水商売をしていたこと、今は男の家で暮らしていること、それは言うべきではないような気がした。
「…何とか暮らしてるよ」
色々省略してそれだけ答える。
「ピアノは弾いてるの?あの日、ピアノの運送屋さんが突然来てびっくりしたのよ」
「…ごめんなさい」
「あの時は瑠璃が出て行ったことが悲しかったけど、でもピアノをわざわざ持って行ったことは、なんだか嬉しかったのよねえ」
まるで当時の映像を見ているかのように、目を細めて天井を見つめながら母が淡々と話を続ける。
「できればきちんとしたピアノの学校にも行かせてあげたいと思ってた。でもここの町の中では無理じゃない?申し訳ないなって気持ちもどこかにあった。だから瑠璃がピアノを持っていなくなったと分かった時、応援しようって心に決めたのよ」
母の言葉に胸が痛くなる。
私は故郷も家族も全て捨てようとしていたけれど、母は昔から変わらずに私を温かく見守っていてくれたのだ。
「そんなの綺麗事だよ。上の人に怒られて私のこと恨んでたんでしょ?」
ありがとう、素直にそう言えばいいのに私の口はそんな憎まれ口を叩いてしまう。
「そうねえ。もちろん咎められたりもしたけれど…でも自分でお腹を痛めて子供を生むとね、理屈や損得だけじゃない感情も沸くの。これは母親なら絶対の感覚だわ。
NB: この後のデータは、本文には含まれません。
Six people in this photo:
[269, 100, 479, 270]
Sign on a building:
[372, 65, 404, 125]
それこそエリートだろうが望まない妊娠だろうが絶対よ」
あなたには分からないでしょうけどね、と母は苦笑した。
その幸せそうな表情に思わず眉をしかめる。
結局母は国に背いて子供を生んで喜びを感じるような反社会派の人間だと見せ付けられた気がした。
「あなたはいつ孫を見せてくれるのかしらねえ」
そう呑気にお茶を飲む母に、私は思わず机を叩いた。
「どうしてそんな事言うの!そうやって好き勝手するから追われるような事になるのよ!この世界だって終わりが近づいてるって言われてるのに!」
激情に任せて言葉を投げつければ、きらりと光る母の目の奥。
「あなた、今好き勝手がどうって言ったわね?」
急に凛とした空気を漂わせて母は私を真っ直ぐ見た。
「…言ったけど」
その様子に少し気圧されながら私は肯定する。
「世界が終わりに近づいてるとも言ったわね?」
「うん…」
そのまま母は黙る。
突然訪れた静寂に私は困惑した。
間違っているのは母のはずだ。だって法に背いているのだから。
なのに母の哀れみを含んだような視線は何なんだろう。
何故だか落ち着かなくなってお茶をひと口飲む。
不自然にごくりと大きな音が耳の中で響いた。
「…あなたはもう少し賢い子だと思ったわ」
がっかりしたような声音が胸を撃つ。
「瑠璃が言った通り世界は終わりに近づいてるのは誰でも知ってるはず。なのに何でみんな好きにやらないのかしら?どうせ、すべて、なくなってしまうのに」
「………」
何も言えない私を尻目に、母は続ける。
「子供を生んでも、誰かを愛しても、金持ちも貧乏も、失敗も成功も、すべてがなくなる。なのに何で政府は制約を増やしたのかしらね」
「それは…」
「それは?何?…ほら答えられないじゃない。大体あなたがどうして政府を庇おうとしてるの?瑠璃みたいに政府は正しいって刷り込まれてる人間がのさばってるお陰でこっちは大迷惑よ」
流れるような早口に不満が感じ取れる。
そして母の言ってることは正しいような気がして私は混乱した。
お金が、地位や名誉が欲しい、けれどそれが何になるんだろう?
でもそれならば、同じように愛する人を見つけて結婚して子供を生むこの町の組織の人々だって、それが何になるんだろう?
もっと言ってしまえば、生きるって何なんだろう?
―――だって、結局世界は終わるんだから。
―――終わる、それは無に還るということなのだから。